7. Veiller à sa vie de famille Les évangélistes ne sont pas de bons exemples sur ce point. Certes, il y a la réalité du combat spirituel. Certes, il y a de nombreux déplacements si notre ministère est itinérant. Certes, nos enfants sont libres de leur choix. Mais quand même, avouons-le. Il reste encore beaucoup de progrès à faire dans le domaine de la vie de famille. À chaque fois que je rencontre Édouard, il me pose la même question : « Quand as-tu vu ta femme et tes enfants pour la dernière fois ? » Ça ne rate jamais.
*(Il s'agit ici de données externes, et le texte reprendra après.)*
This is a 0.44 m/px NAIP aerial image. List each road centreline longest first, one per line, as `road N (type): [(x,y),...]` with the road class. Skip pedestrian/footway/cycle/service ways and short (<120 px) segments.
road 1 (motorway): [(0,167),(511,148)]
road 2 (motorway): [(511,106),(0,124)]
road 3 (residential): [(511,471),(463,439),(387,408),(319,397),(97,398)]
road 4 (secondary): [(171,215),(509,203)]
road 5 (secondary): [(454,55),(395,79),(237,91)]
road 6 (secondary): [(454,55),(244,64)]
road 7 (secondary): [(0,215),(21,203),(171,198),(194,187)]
Édouard fait en sorte que je veille sur ma famille. Récemment, je recevais à la maison la visite de Martin Sanders, mentor d’évangélistes. Il me confessa plus tard la raison de son séjour : « Je voulais voir comment allait ta famille. Je suis rassuré ». Coquin ! L’évangéliste comprend que le premier public auprès duquel il doit rendre témoignage, c’est sa famille. C’est tellement évident et pourtant si compliqué : dire.

— Nul n’est prophète dans son pays, ai-je une fois entendu

— Dieu suscitera quelqu’un pour s’occuper de mes enfants, tant que je m’occupe des siens. Balivernes. Le criminel est souvent un dur à cuire.


Halte aux criminels !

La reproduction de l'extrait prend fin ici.